THE DEEPER POINT: But it’s also true, it seems to me, that even if there were no contacts, Saddam was still a clear and present danger after 9/11 precisely because of his record with WMDs and links with terror groups. One recalls that Saddam’s official press was one of the few to openly celebrate the 9/11 attacks against the “Great Satan.” Bush made the right decision – the only decision a responsible president could have made at the time. What frustrates about Cheney, however, is his inability to concede that the intelligence he used about WMDs was embarrassingly wrong. Here’s the exchange with Gloria Borger:
BORGER: In hindsight, Mr. Vice President, are you disappointed in the quality of the intelligence that you received before launching an attack against Iraq? Vice Pres. CHENEY: I can’t say that, Gloria. I think the decision we made was exactly the right one.
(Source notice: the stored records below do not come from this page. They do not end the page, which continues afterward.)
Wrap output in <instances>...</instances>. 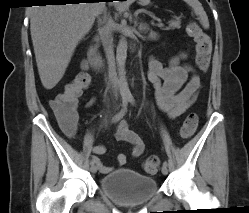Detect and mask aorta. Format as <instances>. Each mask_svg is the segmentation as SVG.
Listing matches in <instances>:
<instances>
[{"label": "aorta", "mask_w": 249, "mask_h": 213, "mask_svg": "<svg viewBox=\"0 0 249 213\" xmlns=\"http://www.w3.org/2000/svg\"><path fill=\"white\" fill-rule=\"evenodd\" d=\"M127 58V40L125 37H121L119 40L116 51V62L118 68V84L122 97H130L131 93L126 81L125 62Z\"/></svg>", "instance_id": "aorta-1"}]
</instances>
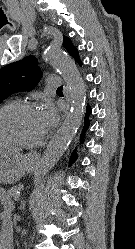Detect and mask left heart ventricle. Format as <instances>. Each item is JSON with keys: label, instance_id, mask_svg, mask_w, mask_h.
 Masks as SVG:
<instances>
[{"label": "left heart ventricle", "instance_id": "b2bd125f", "mask_svg": "<svg viewBox=\"0 0 135 249\" xmlns=\"http://www.w3.org/2000/svg\"><path fill=\"white\" fill-rule=\"evenodd\" d=\"M0 125L4 132L24 141H36L44 134L37 109L11 110L2 117Z\"/></svg>", "mask_w": 135, "mask_h": 249}]
</instances>
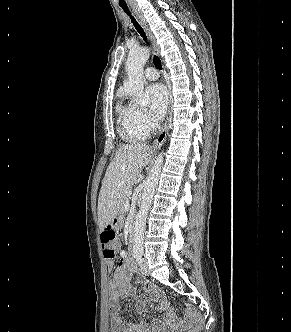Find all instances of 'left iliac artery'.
Masks as SVG:
<instances>
[{"instance_id":"1","label":"left iliac artery","mask_w":291,"mask_h":332,"mask_svg":"<svg viewBox=\"0 0 291 332\" xmlns=\"http://www.w3.org/2000/svg\"><path fill=\"white\" fill-rule=\"evenodd\" d=\"M135 258H136V261H137L139 264H141V263L143 262V258H142V256H141L140 254H137V255L135 256Z\"/></svg>"}]
</instances>
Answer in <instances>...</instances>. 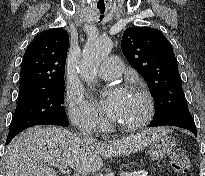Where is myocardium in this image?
Segmentation results:
<instances>
[{
    "label": "myocardium",
    "instance_id": "1",
    "mask_svg": "<svg viewBox=\"0 0 205 176\" xmlns=\"http://www.w3.org/2000/svg\"><path fill=\"white\" fill-rule=\"evenodd\" d=\"M134 92L144 100L146 107L145 114L138 122L133 124H124L116 122L117 127L122 130L134 131L141 129L151 121L154 114V101L151 94L143 87H137Z\"/></svg>",
    "mask_w": 205,
    "mask_h": 176
}]
</instances>
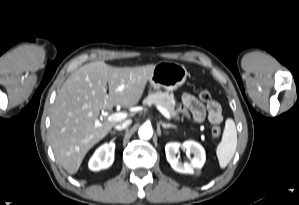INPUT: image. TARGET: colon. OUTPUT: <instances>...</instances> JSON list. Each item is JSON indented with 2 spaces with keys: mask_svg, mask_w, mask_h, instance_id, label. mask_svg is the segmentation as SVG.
Here are the masks:
<instances>
[{
  "mask_svg": "<svg viewBox=\"0 0 299 205\" xmlns=\"http://www.w3.org/2000/svg\"><path fill=\"white\" fill-rule=\"evenodd\" d=\"M199 97L203 101H210L211 94L207 89H203L200 91ZM211 117H212V123H213L211 132H212V135L217 138L221 134L220 117L216 110L212 111Z\"/></svg>",
  "mask_w": 299,
  "mask_h": 205,
  "instance_id": "obj_1",
  "label": "colon"
}]
</instances>
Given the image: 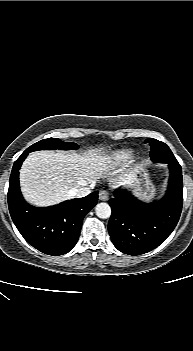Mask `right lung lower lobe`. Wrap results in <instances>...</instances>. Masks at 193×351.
I'll return each instance as SVG.
<instances>
[{
  "label": "right lung lower lobe",
  "instance_id": "right-lung-lower-lobe-1",
  "mask_svg": "<svg viewBox=\"0 0 193 351\" xmlns=\"http://www.w3.org/2000/svg\"><path fill=\"white\" fill-rule=\"evenodd\" d=\"M27 155L23 152L11 172L8 190L10 215L30 245L48 255H63L75 246L83 218L96 205L98 192L47 208L29 205L19 187V169Z\"/></svg>",
  "mask_w": 193,
  "mask_h": 351
}]
</instances>
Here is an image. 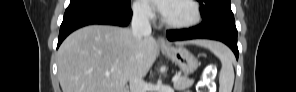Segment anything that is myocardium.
I'll use <instances>...</instances> for the list:
<instances>
[{"instance_id":"1","label":"myocardium","mask_w":296,"mask_h":92,"mask_svg":"<svg viewBox=\"0 0 296 92\" xmlns=\"http://www.w3.org/2000/svg\"><path fill=\"white\" fill-rule=\"evenodd\" d=\"M189 4L193 10V18L186 22H171L165 17L162 18V22L165 26L173 29H188L198 25L202 19V11L199 4L193 0H182Z\"/></svg>"}]
</instances>
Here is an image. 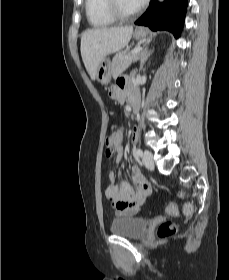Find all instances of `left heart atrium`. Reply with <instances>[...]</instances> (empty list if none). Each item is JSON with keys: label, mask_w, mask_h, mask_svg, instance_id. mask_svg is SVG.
<instances>
[{"label": "left heart atrium", "mask_w": 229, "mask_h": 280, "mask_svg": "<svg viewBox=\"0 0 229 280\" xmlns=\"http://www.w3.org/2000/svg\"><path fill=\"white\" fill-rule=\"evenodd\" d=\"M137 8H140L146 4L148 0H131Z\"/></svg>", "instance_id": "left-heart-atrium-1"}]
</instances>
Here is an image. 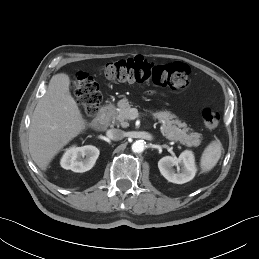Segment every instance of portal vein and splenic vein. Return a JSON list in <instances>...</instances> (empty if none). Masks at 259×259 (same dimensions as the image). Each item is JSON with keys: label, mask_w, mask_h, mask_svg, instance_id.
<instances>
[{"label": "portal vein and splenic vein", "mask_w": 259, "mask_h": 259, "mask_svg": "<svg viewBox=\"0 0 259 259\" xmlns=\"http://www.w3.org/2000/svg\"><path fill=\"white\" fill-rule=\"evenodd\" d=\"M129 113H130V119H132V120L137 118L139 115L137 109H135V108H131Z\"/></svg>", "instance_id": "obj_1"}]
</instances>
He can’t say it. The vice-president would have more credibility when he’s right if he could also concede when he’s been wrong.
QUOTE FOR THE DAY I
“I represent only my own views. As for the Republican establishment, I couldn’t be less interested. Neither party seems to take its own ideas very seriously. I’m still conservative, though, which is one of the reasons I often have trouble defending Bush. ” – Tucker Carlson, another dissident.
QUOTE FOR THE DAY II: “It’s been 29 days since the institution of marriage has supposedly been rocked and torn apart here in Massachusetts by gay people marrying and I’m happy and relieved to report that my wife and I are still married with no plans to divorce. Unfortunately, it appears that “they” got to Rush Limbaugh.” – Greg Roach, looking to see if the sky is falling in Massachusetts.